Elektrikte kar marjı yüzde kaç?
Milyar Dolarlık enerji dağıtım bölgelerinde özel sektörün kar marjı yüzde kaç?

Özelleştirme İdaresi Başkanlığı'nın bağlı olduğu Maliye Bakanı Mehmet Şimşek de elektrik dağıtım şirketlerinin özelleştirilmesini ''çok önemli bir reform'' olarak niteledi.
Şimşek, yaptığı değerlendirmede, bu şirketleri devralan özel sektör firmalarının yurt dışından kaynak da sağlayarak, erken ödeme yapmalarının ise hem Türkiye'ye duyulan güvenin, hem de sektörün ve bu şirketlerin güçlü yapısının sonucu olduğunu ifade etti.
Enerji dağıtım bölgelerinde özel sektörün kar marjının yüzde 2,23 olduğunu bildiren Şimşek, şöyle devam etti:
''Özel sektör firmaları, bu kar marjına da ancak kayıp-kaçağı azaltırsa ve diğer taahhütleri tam olarak yerine getirirse ulaşabiliyor. Şimdi böyle bir yapıda firmalar, erken ödeme yapıyorsa, öncelikle Özelleştirme İdaresi'nin taksitli ödemede uyguladığı libor artı yüzde 2,5 ile yüzde 3,5 arasında değişen faiz yükünden kurtulmak istiyordur. Bu faizi ödememek için de genellikle dış kaynağa ihtiyaç duyulur. Eğer firmalar, özelleştirmenin faiz yükünün daha altında bir maliyetle kaynak temin ediyorsa, bu da yurt dışında Türk ekonomisine duyulan güvenin, sektörün durumunun ve firmalarımızın güçlü yapısının sonucudur.
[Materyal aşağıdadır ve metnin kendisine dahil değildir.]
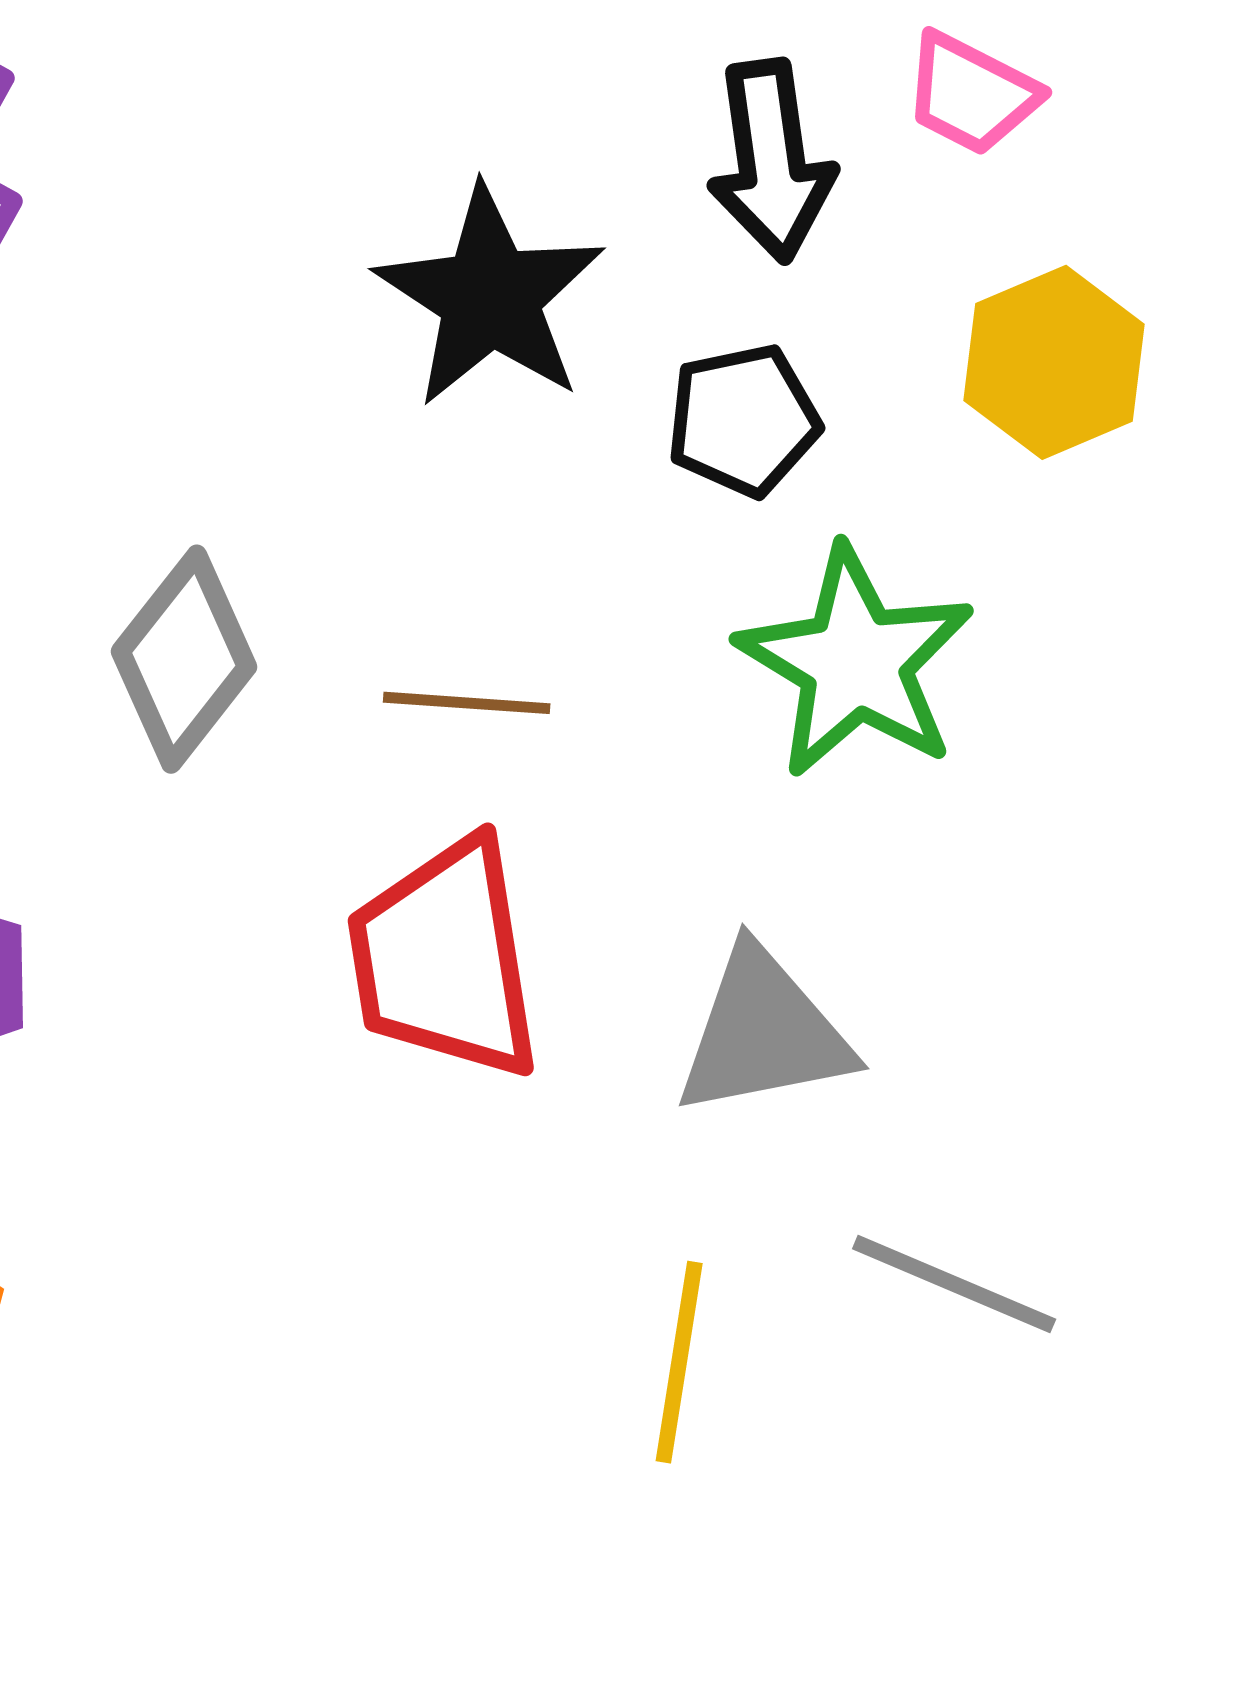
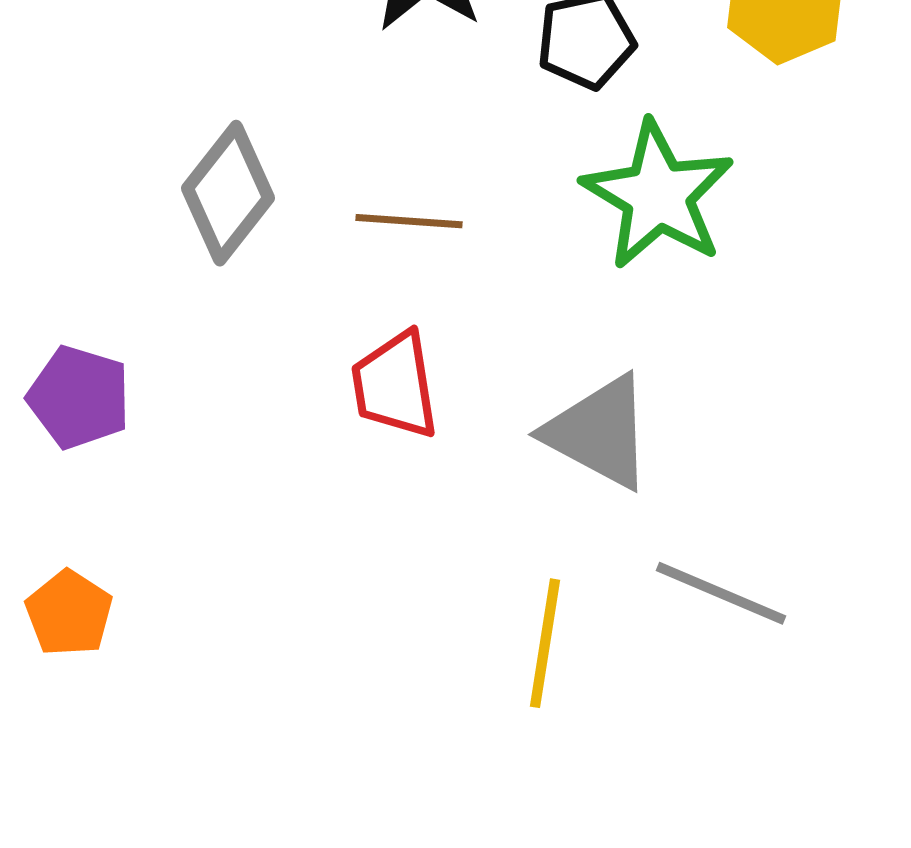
red trapezoid: (445, 959) -> (395, 385), size x0.7
gray triangle: (763, 1033) -> (599, 432), turned 39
Bundan da hem devlet, hem vatandaş kazançlı çıkar. Firmalar, dağıtım bölgelerinde yükümlülüklerini yerine getirirse, kayıp-kaçak azalırsa, herkes aldığı elektriğin parasını öderse, elektrikteki fiyat artışı ihtiyacı da azalır. Elektrik parasını düzenli ödeyen vatandaş, ödemeyenlerin yükünü de üstlenmek zorunda kalmaz.''
YILDA 1,8 MİLYAR LİRALIK YATIRIM
Bakan Şimşek, dağıtım şirketlerinin özelleştirilmesiyle bu alan için gerekli 1,8 milyar liralık yatırımın özel sektör eliyle gerçekleştirileceğini de söyledi.
Bunun kamunun yükünün azaltılması anlamına geldiğine de dikkati çeken Şimşek, ''Yeni durum kamu şirketleri arasındaki borç-alacak sorununu da ortadan kaldırıyor. Botaş, doğalgazı alıyor, Türkiye Elektrik Üretim A.Ş'ye veriyordu. O da elektriği üretip Türkiye Elektrik Dağıtım A.Ş'ye aktarıyordu. TEDAŞ, elektrik paralarını alamadığı için EÜAŞ'a borcunu ödeyemiyordu. O da, TEDAŞ'tan para alamadığı için Botaş'a ödeme yapamıyordu. Bu da zincirleme sıkıntılara neden oluyordu'' diye konuştu.
KAYIP-KAÇAKTA YÜKSEK ORAN
Öte yandan, Özelleştirme İdaresi yetkilileri de dağıtım özelleştirmesiyle birlikte elektrik kayıp-kaçağında ciddi bir azalma beklediklerini bildirdi.
Türkiye'de bazı bölgelerde çok yüksek kayıp-kaçak bulunduğuna işaret eden yetkililer, ''Örneğin Diyarbakır'da kayıp-kaçak oranı yüzde 75'e ulaşıyordu. Bu hiç faturalandırılmayan elektrik paralarıyla ilgili rakam. Bir de faturalandığı halde tahsil edilemeyen elektrik bedelleri var'' dedi.
Yetkililer, Türkiye'de 100 liralık elektrik faturasının 70 lirasını elektrik bedelinin oluşturduğunu, 30 liranın ise vergi, TRT payı, iletim payı olarak tahsil edildiğini ifade etti.
Türkiye'de kişi başına yıllık 2,5 kilovatsaat olan elektrik tüketiminin OECD'de 6-7 kilovatsaat arasında değiştiğini, bu rakamın Norveç gibi ülkelerde 25 kilovat saate kadar çıktığını da kaydeden Özelleştirme İdaresi yetkilileri, ekonominin büyümesine paralel ülkemizde de enerji sektörünün büyüdüğünü, bu şartlarda enerjinin Türkiye'nin önü en açık sektörleri arasında bulunduğunu belirttiler.